Le imprese e gli esercizi che utilizzano «strumenti di pagamento diversi dal contante» potranno avere uno sconto sulle sanzioni, in caso di violazione delle dichiarazioni Irpef e Iva. Gli incassi effettivamente realizzati dai Comuni nella lotta all'evasione verranno attribuiti non più al 50% come previsto dal decreto legislativo sul fisco municipale, ma nella totalità. Sarà un decreto del presidente del Consiglio, su proposta del ministro dell'Economia, a stabilire criteri e modalità per la pubblicazione sul sito del comune delle dichiarazioni dei redditi, «anche con riferimento a determinate categorie di contribuenti». In tal modo – ha osservato Tremonti – la collaborazione dei comuni diverrà «effettiva, necessaria e non solo teorica. Abbiamo 8mila comuni e 4 milioni di partite Iva, molte auto di lusso rispetto a quanto viene riportato nelle dichiarazioni dei redditi».

Si punta altresì a rafforzare la lotta all'evasione sotto il profilo della rilevanza penale: qualora l'imposta evasa o non versata sia superiore a tre milioni di euro, non verrà applicata la sospensione condizionale della pena contemplata nell'articolo 163 del codice penale.
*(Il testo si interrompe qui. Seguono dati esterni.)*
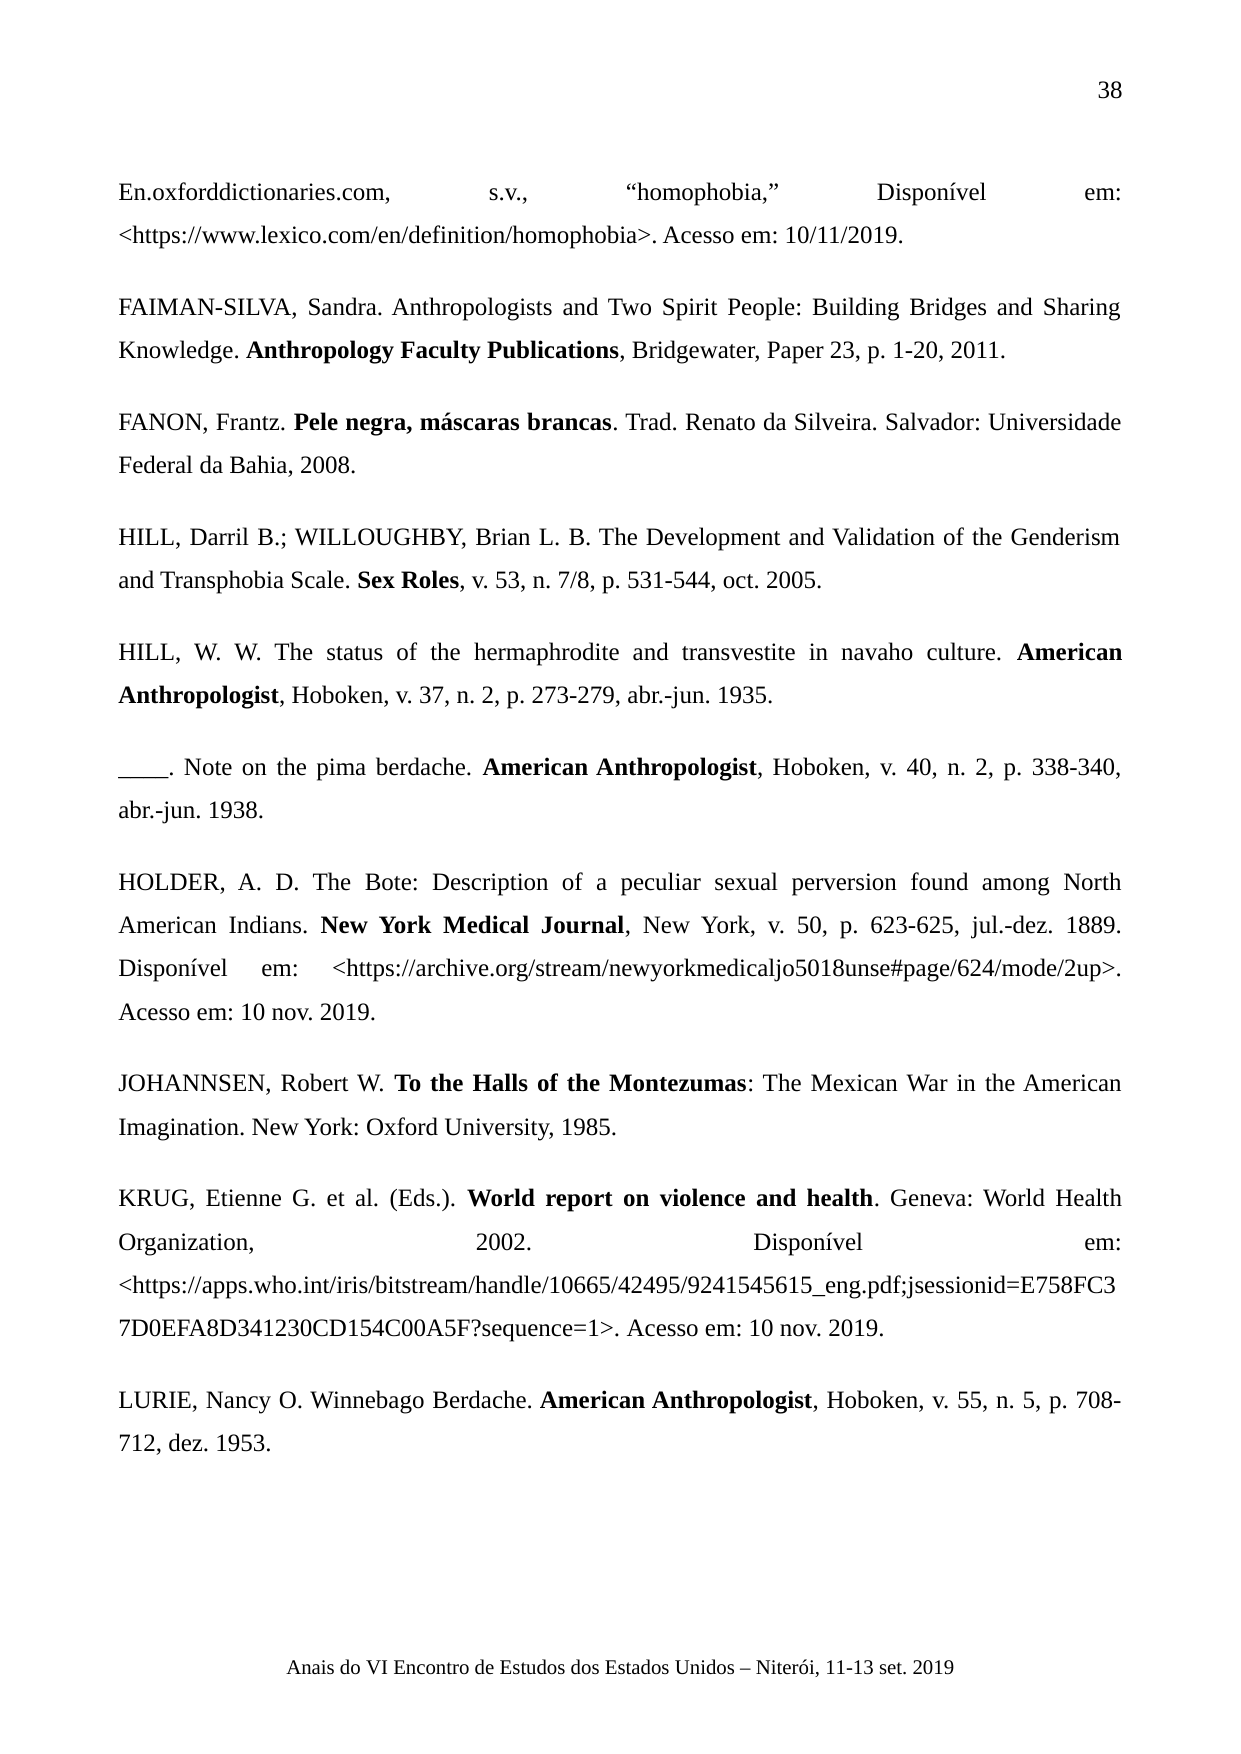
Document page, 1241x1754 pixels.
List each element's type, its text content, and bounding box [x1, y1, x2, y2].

In sostanza, potrebbero aprirsi le porte del carcere. La stima è di 210 milioni di maggiori entrate nel 2012, 457,5 nel 2013 e 407,5 nel 2014.

Quanto alle società di comodo, si conferma la stretta annunciata nei giorni scorsi attraverso una maggiorazione del 10,5% della relativa aliquota Ires. L'emendamento del governo precisa che tale incremento di tassazione si applicherà al reddito «imputato per trasparenza». La stretta "vale" 25,1 milioni di maggior gettito nel 2012, 33,5 milioni nel 2013 e 33,5 milioni nel 2014. Le società che presentino dichiarazioni in perdita fiscale per tre anni consecutivi saranno considerate inoltre «non operative». Chiaro anche in questo caso l'intento antielusivo perché di fatto scatterà l'equiparazione alle società di comodo, con un maggior gettito stimato in 622,3 milioni nel triennio 2012-2014.

Sono in arrivo al tempo stesso norme antielusive più stringenti per i casi di «concessione di godimento di beni dell'impresa a soci a familiari». Per l'omissione della comunicazione sarà applicata una sanzione del 30%, e l'Agenzia delle Entrate potrà «controllare sistematicamente» la posizione di quanti abbiano utilizzato i beni «concessi in godimento ai fini della riscostruzione sintetica del reddito». I costi relativi ai beni d'impresa ceduti a soci e familiari dell'imprenditore, per un corrispettivo annuo inferiore al valore di mercato del diritto di godimento, non saranno in ogni caso ammessi in deduzione del reddito imponibile. Si stima nel totale un maggior gettito di 148,6 milioni sempre nel triennio 2012-2014.

Per quel che riguarda le cooperative, sale dal 30 al 40% la tassazione sugli utili accantonati a riserva. Per le cooperative di consumo si passa dal 55 al 65 per cento. Stando alla relazione tecnica, si avrà un maggior gettito di 46,2 milioni nel 2012, 61,7 milioni nel 2013 e 61,7 milioni nel 2014.